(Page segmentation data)
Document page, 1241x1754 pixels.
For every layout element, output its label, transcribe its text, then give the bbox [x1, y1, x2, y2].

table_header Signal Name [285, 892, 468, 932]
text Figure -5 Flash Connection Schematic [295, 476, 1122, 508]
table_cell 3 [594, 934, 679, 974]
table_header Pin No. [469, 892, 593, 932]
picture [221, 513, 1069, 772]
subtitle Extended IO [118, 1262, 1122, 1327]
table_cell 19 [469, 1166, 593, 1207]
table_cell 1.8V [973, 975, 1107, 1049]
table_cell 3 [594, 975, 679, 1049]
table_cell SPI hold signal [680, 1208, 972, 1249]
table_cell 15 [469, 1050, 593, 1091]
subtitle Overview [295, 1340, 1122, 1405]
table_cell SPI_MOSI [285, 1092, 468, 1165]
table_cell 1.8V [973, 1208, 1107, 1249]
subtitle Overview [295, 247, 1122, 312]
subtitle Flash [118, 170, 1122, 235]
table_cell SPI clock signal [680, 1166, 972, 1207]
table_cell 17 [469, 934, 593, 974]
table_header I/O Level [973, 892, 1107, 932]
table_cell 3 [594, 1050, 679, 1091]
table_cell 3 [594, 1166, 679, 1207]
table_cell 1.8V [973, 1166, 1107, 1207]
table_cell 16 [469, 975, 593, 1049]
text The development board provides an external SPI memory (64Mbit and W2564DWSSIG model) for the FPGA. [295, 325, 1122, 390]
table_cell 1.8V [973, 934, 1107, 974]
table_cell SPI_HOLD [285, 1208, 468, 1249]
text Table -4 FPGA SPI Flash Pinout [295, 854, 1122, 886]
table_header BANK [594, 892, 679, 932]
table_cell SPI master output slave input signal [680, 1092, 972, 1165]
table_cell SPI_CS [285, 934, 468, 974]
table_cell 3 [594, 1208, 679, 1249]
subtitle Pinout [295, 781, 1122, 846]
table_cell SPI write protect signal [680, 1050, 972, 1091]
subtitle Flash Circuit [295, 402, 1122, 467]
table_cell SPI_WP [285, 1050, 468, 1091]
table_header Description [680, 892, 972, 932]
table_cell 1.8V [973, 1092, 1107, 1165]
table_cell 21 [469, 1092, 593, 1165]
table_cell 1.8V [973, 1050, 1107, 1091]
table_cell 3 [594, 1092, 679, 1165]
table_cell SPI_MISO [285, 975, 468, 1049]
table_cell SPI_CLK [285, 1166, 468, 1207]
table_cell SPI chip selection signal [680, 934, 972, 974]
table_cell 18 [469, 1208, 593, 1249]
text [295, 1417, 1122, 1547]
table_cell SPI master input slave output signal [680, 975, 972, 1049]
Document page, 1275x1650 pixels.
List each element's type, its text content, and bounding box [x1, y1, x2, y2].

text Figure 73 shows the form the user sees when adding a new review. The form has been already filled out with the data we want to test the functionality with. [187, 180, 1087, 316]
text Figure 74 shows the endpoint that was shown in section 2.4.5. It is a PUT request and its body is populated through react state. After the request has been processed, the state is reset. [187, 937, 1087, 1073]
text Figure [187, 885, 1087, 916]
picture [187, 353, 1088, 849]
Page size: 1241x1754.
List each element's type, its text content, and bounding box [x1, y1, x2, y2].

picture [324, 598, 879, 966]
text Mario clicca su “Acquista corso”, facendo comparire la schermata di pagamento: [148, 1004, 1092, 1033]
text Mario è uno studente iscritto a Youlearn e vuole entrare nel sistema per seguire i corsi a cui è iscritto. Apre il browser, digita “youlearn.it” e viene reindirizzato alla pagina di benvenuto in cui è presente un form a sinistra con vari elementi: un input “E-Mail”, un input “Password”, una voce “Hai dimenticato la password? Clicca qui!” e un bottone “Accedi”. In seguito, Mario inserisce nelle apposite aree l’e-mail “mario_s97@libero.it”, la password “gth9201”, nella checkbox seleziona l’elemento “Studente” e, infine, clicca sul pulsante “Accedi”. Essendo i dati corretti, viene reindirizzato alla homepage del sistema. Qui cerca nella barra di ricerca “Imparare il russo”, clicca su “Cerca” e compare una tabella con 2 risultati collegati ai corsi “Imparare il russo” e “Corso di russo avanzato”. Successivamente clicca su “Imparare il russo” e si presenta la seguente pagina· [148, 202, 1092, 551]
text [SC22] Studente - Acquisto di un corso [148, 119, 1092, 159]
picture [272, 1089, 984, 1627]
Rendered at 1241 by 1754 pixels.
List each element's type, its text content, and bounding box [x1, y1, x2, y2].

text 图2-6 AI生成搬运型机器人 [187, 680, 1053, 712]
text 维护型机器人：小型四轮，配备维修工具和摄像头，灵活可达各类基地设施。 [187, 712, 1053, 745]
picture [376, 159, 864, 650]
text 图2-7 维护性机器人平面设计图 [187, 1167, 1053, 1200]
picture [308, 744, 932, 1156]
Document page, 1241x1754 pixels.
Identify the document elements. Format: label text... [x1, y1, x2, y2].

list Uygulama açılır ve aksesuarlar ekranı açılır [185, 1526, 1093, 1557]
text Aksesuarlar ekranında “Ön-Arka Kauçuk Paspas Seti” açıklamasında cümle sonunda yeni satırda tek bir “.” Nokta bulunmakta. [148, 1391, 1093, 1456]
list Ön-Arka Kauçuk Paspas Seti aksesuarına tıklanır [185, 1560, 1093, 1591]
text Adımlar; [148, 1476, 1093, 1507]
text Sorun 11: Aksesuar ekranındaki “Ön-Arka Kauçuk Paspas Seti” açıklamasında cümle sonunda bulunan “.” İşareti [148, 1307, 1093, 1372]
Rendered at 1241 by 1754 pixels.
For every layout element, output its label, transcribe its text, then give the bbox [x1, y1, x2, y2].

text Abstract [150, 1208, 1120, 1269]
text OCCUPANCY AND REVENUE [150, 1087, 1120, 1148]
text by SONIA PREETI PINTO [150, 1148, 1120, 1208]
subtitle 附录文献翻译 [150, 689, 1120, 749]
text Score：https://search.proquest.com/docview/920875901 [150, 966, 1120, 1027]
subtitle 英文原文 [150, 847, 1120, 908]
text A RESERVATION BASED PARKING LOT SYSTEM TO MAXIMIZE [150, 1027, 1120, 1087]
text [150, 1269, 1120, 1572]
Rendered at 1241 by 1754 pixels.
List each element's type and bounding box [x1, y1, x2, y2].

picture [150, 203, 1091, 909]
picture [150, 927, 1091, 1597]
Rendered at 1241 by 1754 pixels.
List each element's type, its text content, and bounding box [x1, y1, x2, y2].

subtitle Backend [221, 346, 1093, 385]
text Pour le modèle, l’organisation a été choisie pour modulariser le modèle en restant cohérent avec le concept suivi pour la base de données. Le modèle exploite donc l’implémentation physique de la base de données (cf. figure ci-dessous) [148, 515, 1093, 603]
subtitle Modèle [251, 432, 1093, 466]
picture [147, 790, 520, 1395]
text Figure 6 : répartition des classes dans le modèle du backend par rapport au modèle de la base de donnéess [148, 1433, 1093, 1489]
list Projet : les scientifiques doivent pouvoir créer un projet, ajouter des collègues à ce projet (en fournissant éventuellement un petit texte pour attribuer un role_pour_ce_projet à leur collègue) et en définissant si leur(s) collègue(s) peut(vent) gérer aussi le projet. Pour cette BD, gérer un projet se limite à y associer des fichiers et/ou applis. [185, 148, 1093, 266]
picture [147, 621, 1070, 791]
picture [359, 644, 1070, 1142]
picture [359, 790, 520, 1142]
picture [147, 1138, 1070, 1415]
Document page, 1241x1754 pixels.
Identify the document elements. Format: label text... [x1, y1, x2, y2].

§ Your goal
From the records above, extract each line exactly as shown.

§ Result of this task
Document page, 1241x1754 pixels.
For every layout element, output its label, transcribe its text, then give the bbox [x1, y1, x2, y2].

table_header Signal Name [285, 892, 468, 932]
text Figure -5 Flash Connection Schematic [295, 476, 1122, 508]
table_cell 3 [594, 934, 679, 974]
table_header Pin No. [469, 892, 593, 932]
picture [221, 513, 1069, 772]
subtitle Extended IO [118, 1262, 1122, 1327]
table_cell 19 [469, 1166, 593, 1207]
table_cell 1.8V [973, 975, 1107, 1049]
table_cell 3 [594, 975, 679, 1049]
table_cell SPI hold signal [680, 1208, 972, 1249]
table_cell 15 [469, 1050, 593, 1091]
subtitle Overview [295, 1340, 1122, 1405]
table_cell SPI_MOSI [285, 1092, 468, 1165]
table_cell 1.8V [973, 1208, 1107, 1249]
subtitle Overview [295, 247, 1122, 312]
subtitle Flash [118, 170, 1122, 235]
table_cell SPI clock signal [680, 1166, 972, 1207]
table_cell 17 [469, 934, 593, 974]
table_header I/O Level [973, 892, 1107, 932]
table_cell 3 [594, 1050, 679, 1091]
table_cell 3 [594, 1166, 679, 1207]
table_cell 1.8V [973, 1166, 1107, 1207]
table_cell 16 [469, 975, 593, 1049]
text The development board provides an external SPI memory (64Mbit and W2564DWSSIG model) for the FPGA. [295, 325, 1122, 390]
table_cell 1.8V [973, 934, 1107, 974]
table_cell SPI_HOLD [285, 1208, 468, 1249]
text Table -4 FPGA SPI Flash Pinout [295, 854, 1122, 886]
table_header BANK [594, 892, 679, 932]
table_cell SPI master output slave input signal [680, 1092, 972, 1165]
table_cell SPI_CS [285, 934, 468, 974]
table_cell 3 [594, 1208, 679, 1249]
subtitle Pinout [295, 781, 1122, 846]
table_cell SPI write protect signal [680, 1050, 972, 1091]
subtitle Flash Circuit [295, 402, 1122, 467]
table_cell SPI_WP [285, 1050, 468, 1091]
table_header Description [680, 892, 972, 932]
table_cell 1.8V [973, 1092, 1107, 1165]
table_cell 21 [469, 1092, 593, 1165]
table_cell 1.8V [973, 1050, 1107, 1091]
table_cell 3 [594, 1092, 679, 1165]
table_cell SPI_MISO [285, 975, 468, 1049]
table_cell SPI_CLK [285, 1166, 468, 1207]
table_cell SPI chip selection signal [680, 934, 972, 974]
table_cell 18 [469, 1208, 593, 1249]
text [295, 1417, 1122, 1547]
table_cell SPI master input slave output signal [680, 975, 972, 1049]
Document page, 1275x1650 pixels.
List each element's type, its text content, and bounding box [x1, y1, x2, y2].

text Figure 73 shows the form the user sees when adding a new review. The form has been already filled out with the data we want to test the functionality with. [187, 180, 1087, 316]
text Figure 74 shows the endpoint that was shown in section 2.4.5. It is a PUT request and its body is populated through react state. After the request has been processed, the state is reset. [187, 937, 1087, 1073]
text Figure [187, 885, 1087, 916]
picture [187, 353, 1088, 849]
Page size: 1241x1754.
List each element's type, its text content, and bounding box [x1, y1, x2, y2].

picture [324, 598, 879, 966]
text Mario clicca su “Acquista corso”, facendo comparire la schermata di pagamento: [148, 1004, 1092, 1033]
text Mario è uno studente iscritto a Youlearn e vuole entrare nel sistema per seguire i corsi a cui è iscritto. Apre il browser, digita “youlearn.it” e viene reindirizzato alla pagina di benvenuto in cui è presente un form a sinistra con vari elementi: un input “E-Mail”, un input “Password”, una voce “Hai dimenticato la password? Clicca qui!” e un bottone “Accedi”. In seguito, Mario inserisce nelle apposite aree l’e-mail “mario_s97@libero.it”, la password “gth9201”, nella checkbox seleziona l’elemento “Studente” e, infine, clicca sul pulsante “Accedi”. Essendo i dati corretti, viene reindirizzato alla homepage del sistema. Qui cerca nella barra di ricerca “Imparare il russo”, clicca su “Cerca” e compare una tabella con 2 risultati collegati ai corsi “Imparare il russo” e “Corso di russo avanzato”. Successivamente clicca su “Imparare il russo” e si presenta la seguente pagina· [148, 202, 1092, 551]
text [SC22] Studente - Acquisto di un corso [148, 119, 1092, 159]
picture [272, 1089, 984, 1627]
Rendered at 1241 by 1754 pixels.
List each element's type, its text content, and bounding box [x1, y1, x2, y2].

text 图2-6 AI生成搬运型机器人 [187, 680, 1053, 712]
text 维护型机器人：小型四轮，配备维修工具和摄像头，灵活可达各类基地设施。 [187, 712, 1053, 745]
picture [376, 159, 864, 650]
text 图2-7 维护性机器人平面设计图 [187, 1167, 1053, 1200]
picture [308, 744, 932, 1156]
Document page, 1241x1754 pixels.
Identify the document elements. Format: label text... [x1, y1, x2, y2].

list Uygulama açılır ve aksesuarlar ekranı açılır [185, 1526, 1093, 1557]
text Aksesuarlar ekranında “Ön-Arka Kauçuk Paspas Seti” açıklamasında cümle sonunda yeni satırda tek bir “.” Nokta bulunmakta. [148, 1391, 1093, 1456]
list Ön-Arka Kauçuk Paspas Seti aksesuarına tıklanır [185, 1560, 1093, 1591]
text Adımlar; [148, 1476, 1093, 1507]
text Sorun 11: Aksesuar ekranındaki “Ön-Arka Kauçuk Paspas Seti” açıklamasında cümle sonunda bulunan “.” İşareti [148, 1307, 1093, 1372]
Rendered at 1241 by 1754 pixels.
For every layout element, output its label, transcribe its text, then give the bbox [x1, y1, x2, y2].

text Abstract [150, 1208, 1120, 1269]
text OCCUPANCY AND REVENUE [150, 1087, 1120, 1148]
text by SONIA PREETI PINTO [150, 1148, 1120, 1208]
subtitle 附录文献翻译 [150, 689, 1120, 749]
text Score：https://search.proquest.com/docview/920875901 [150, 966, 1120, 1027]
subtitle 英文原文 [150, 847, 1120, 908]
text A RESERVATION BASED PARKING LOT SYSTEM TO MAXIMIZE [150, 1027, 1120, 1087]
text [150, 1269, 1120, 1572]
Rendered at 1241 by 1754 pixels.
List each element's type and bounding box [x1, y1, x2, y2].

picture [150, 203, 1091, 909]
picture [150, 927, 1091, 1597]
Rendered at 1241 by 1754 pixels.
List each element's type, its text content, and bounding box [x1, y1, x2, y2].

subtitle Backend [221, 346, 1093, 385]
text Pour le modèle, l’organisation a été choisie pour modulariser le modèle en restant cohérent avec le concept suivi pour la base de données. Le modèle exploite donc l’implémentation physique de la base de données (cf. figure ci-dessous) [148, 515, 1093, 603]
subtitle Modèle [251, 432, 1093, 466]
picture [147, 790, 520, 1395]
text Figure 6 : répartition des classes dans le modèle du backend par rapport au modèle de la base de donnéess [148, 1433, 1093, 1489]
list Projet : les scientifiques doivent pouvoir créer un projet, ajouter des collègues à ce projet (en fournissant éventuellement un petit texte pour attribuer un role_pour_ce_projet à leur collègue) et en définissant si leur(s) collègue(s) peut(vent) gérer aussi le projet. Pour cette BD, gérer un projet se limite à y associer des fichiers et/ou applis. [185, 148, 1093, 266]
picture [147, 621, 1070, 791]
picture [359, 644, 1070, 1142]
picture [359, 790, 520, 1142]
picture [147, 1138, 1070, 1415]
Document page, 1241x1754 pixels.
Identify the document elements. Format: label text... [x1, y1, x2, y2].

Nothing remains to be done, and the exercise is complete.